WORK REQUIRED: Turn every line of the records into a numbered list, dropping any blank lines and leaving the pictures out.

Collected data entries:
* START *
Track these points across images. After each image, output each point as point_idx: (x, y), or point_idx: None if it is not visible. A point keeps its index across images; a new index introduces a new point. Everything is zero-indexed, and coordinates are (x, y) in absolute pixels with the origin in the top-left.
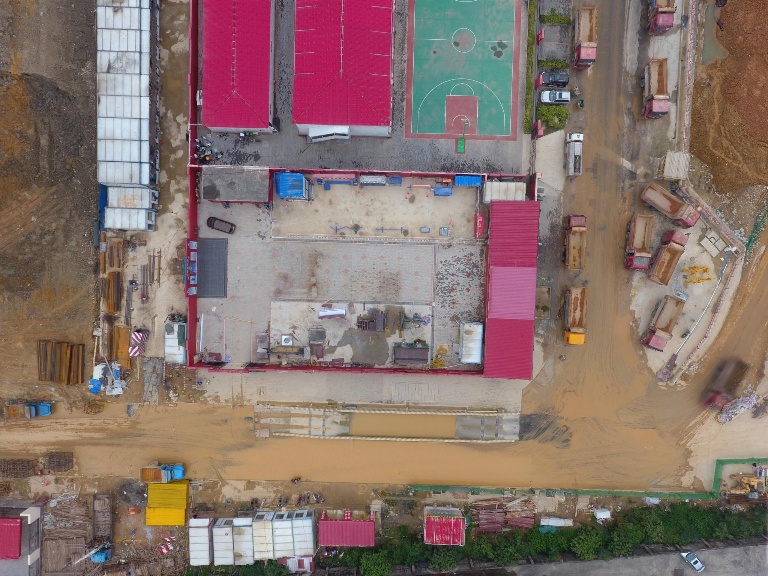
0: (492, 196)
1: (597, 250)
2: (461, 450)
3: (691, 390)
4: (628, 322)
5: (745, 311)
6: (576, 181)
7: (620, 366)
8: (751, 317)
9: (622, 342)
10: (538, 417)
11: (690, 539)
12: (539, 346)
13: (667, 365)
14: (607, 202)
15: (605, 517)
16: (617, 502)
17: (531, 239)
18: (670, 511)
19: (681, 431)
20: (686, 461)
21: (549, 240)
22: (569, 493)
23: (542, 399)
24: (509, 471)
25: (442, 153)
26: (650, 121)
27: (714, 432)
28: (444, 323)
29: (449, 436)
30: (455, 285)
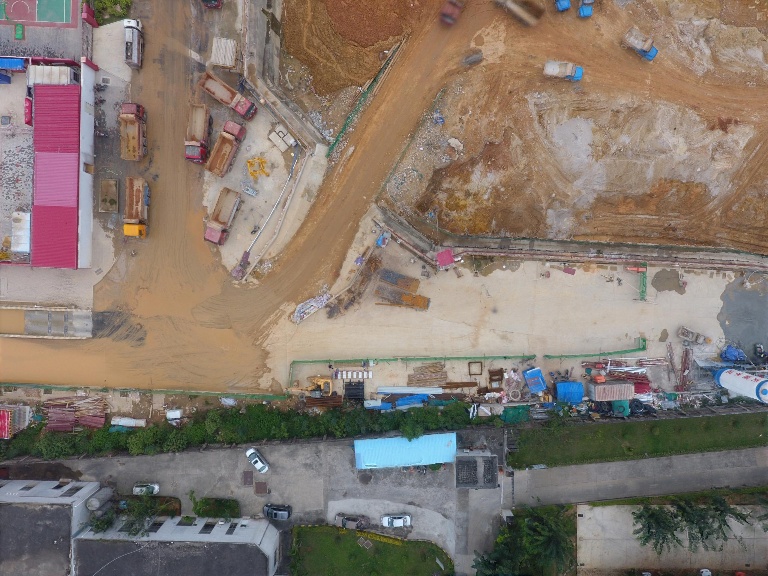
0: (36, 80)
1: (167, 143)
2: (33, 347)
3: (264, 289)
4: (201, 218)
5: (328, 211)
6: (144, 72)
7: (194, 263)
8: (334, 217)
9: (196, 239)
10: (111, 314)
11: (245, 437)
12: (109, 241)
13: (240, 263)
14: (176, 94)
15: (175, 417)
16: (193, 403)
17: (72, 124)
18: (244, 413)
19: (256, 331)
20: (263, 362)
21: (117, 132)
22: (144, 393)
23: (115, 296)
24: (82, 370)
25: (1, 39)
26: (217, 12)
27: (290, 333)
28: (9, 215)
29: (19, 332)
30: (20, 176)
* END *
EXERCISE RESPONSE:
1. Track these points across images. After each image, output each point as point_idx: (x, y), or point_idx: None if it is not visible. A point keeps its index across images; a new index introduces a new point. Everything is zero-indexed, and coordinates are (x, y) in absolute pixels with the origin in the top-left.
2. 0: (492, 196)
3. 1: (597, 250)
4. 2: (461, 450)
5. 3: (691, 390)
6. 4: (628, 322)
7. 5: (745, 311)
8. 6: (576, 181)
9. 7: (620, 366)
10. 8: (751, 317)
11. 9: (622, 342)
12. 10: (538, 417)
13. 11: (690, 539)
14. 12: (539, 346)
15. 13: (667, 365)
16. 14: (607, 202)
17. 15: (605, 517)
18. 16: (617, 502)
19. 17: (531, 239)
20. 18: (670, 511)
21. 19: (681, 431)
22. 20: (686, 461)
23. 21: (549, 240)
24. 22: (569, 493)
25. 23: (542, 399)
26. 24: (509, 471)
27. 25: (442, 153)
28. 26: (650, 121)
29. 27: (714, 432)
30. 28: (444, 323)
31. 29: (449, 436)
32. 30: (455, 285)
33. 0: (36, 80)
34. 1: (167, 143)
35. 2: (33, 347)
36. 3: (264, 289)
37. 4: (201, 218)
38. 5: (328, 211)
39. 6: (144, 72)
40. 7: (194, 263)
41. 8: (334, 217)
42. 9: (196, 239)
43. 10: (111, 314)
44. 11: (245, 437)
45. 12: (109, 241)
46. 13: (240, 263)
47. 14: (176, 94)
48. 15: (175, 417)
49. 16: (193, 403)
50. 17: (72, 124)
51. 18: (244, 413)
52. 19: (256, 331)
53. 20: (263, 362)
54. 21: (117, 132)
55. 22: (144, 393)
56. 23: (115, 296)
57. 24: (82, 370)
58. 25: (1, 39)
59. 26: (217, 12)
60. 27: (290, 333)
61. 28: (9, 215)
62. 29: (19, 332)
63. 30: (20, 176)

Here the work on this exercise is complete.